* _SELECTED PASSAGE_:
------------------------------------

Nope, I can't see anyone with that kind of security training allowing electronic redaction of secure documents.

Posted by: Jon Gallagher | Jul 13, 2004 1:04:08 PM

I think there's a much simpler explanation -- most PCs in the Federal government may barely be capable of running Acrobat. For all the talk about government waste (or more likely because of it), most of their computers are unimaginably ancient compared to what we're used to in the private sector. It was only a few years ago that my wife had a job with the Federal government, and worked on a 286 sitting on a card table, with a Korean-war era office chair to sit on. No exaggeration.

Posted by: Redshift | Jul 13, 2004 2:19:31 PM

I'm sure that they're required to do it this way as there have been some serious problems with computer redactions. Namely, if you redact a Word file, the redacted segments are generally recoverable. Same for a pdf. And probably for a pdfed Word file. Redactions pre-scanning are pretty safe, however.

Posted by: Ethan | Jul 13, 2004 6:43:21 PM

I thought the cool part was the redaction at the top of the title page. WTF?

------------------------------------

* _DATA EXTRACT_:

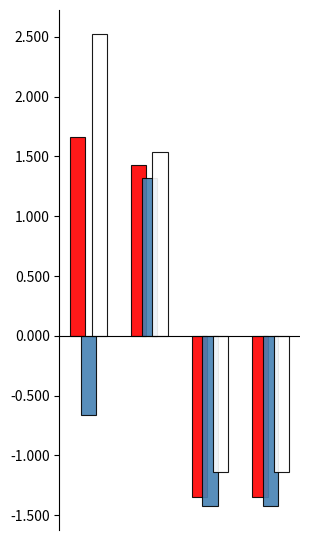

What is the greatest value displayed?

2.5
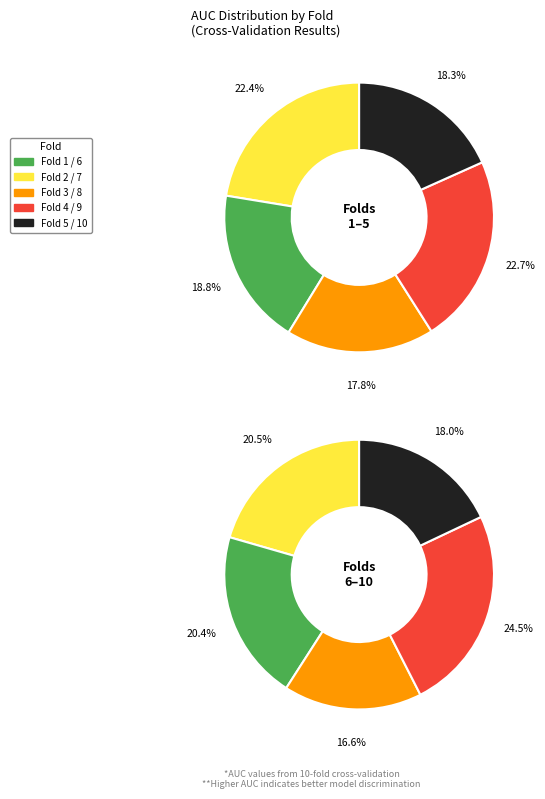

How many segments does this pie chart have?

10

------------------------------------

* _TASK 1_:
In the forum thread on document redaction, what did Redshift's wife work on during her job with the Federal government?
* _TASK 2_:
Retype the part of the forum thread on document redaction starting at "I think there's" and ending at "on. No exaggeration.".
* _TASK 3_:
Write what comes next in the forum thread on document redaction, picking up after its final post.

* _WRITTEN REPLY 1_:
A 286 sitting on a card table.

* _WRITTEN REPLY 2_:
I think there's a much simpler explanation -- most PCs in the Federal government may barely be capable of running Acrobat. For all the talk about government waste (or more likely because of it), most of their computers are unimaginably ancient compared to what we're used to in the private sector. It was only a few years ago that my wife had a job with the Federal government, and worked on a 286 sitting on a card table, with a Korean-war era office chair to sit on. No exaggeration.

* _WRITTEN REPLY 3_:
Posted by: serial catowner | Jul 13, 2004 8:08:41 PM

Matthew - I think this qualifies as "close enough for government work."

Posted by: Crank | Jul 15, 2004 1:51:47 PM

This is insane. It is childishly simple to safely delete from a Word document.

The problem is that this is simple in Unix or Linux, assuming you know, say, vim and groff. Basically, one has to delete first EVERYTHING that Word makes invisible, and at this point you have simply a text file. What you delete from a text file is truly deleted -- what you see is what is there. Then you format back so the document looks nice, groff is a relatively easy way to do it. Finally, you convert to pdf format by typing magic word ps2pdf.

OK, so perhaps one needs an adult to do it. I did it on occasion because I avoid using Word, so to edit whocares.doc, I convert it first into whocares.txt, and then I delete irrelevant info like the ownership of the computers on which the document was prepared.

Actually, one can also do almost the same thing with pff file that results from scanning the text. Afterwards, every single delete can look [...], while the file has no trace of what was deleted, how long it was, nothing.

Of course, even indicating what were the places of the deletions is optional.

Posted by: piotr berman | Jul 16, 2004 12:59:21 AM

The comments to this entry are closed.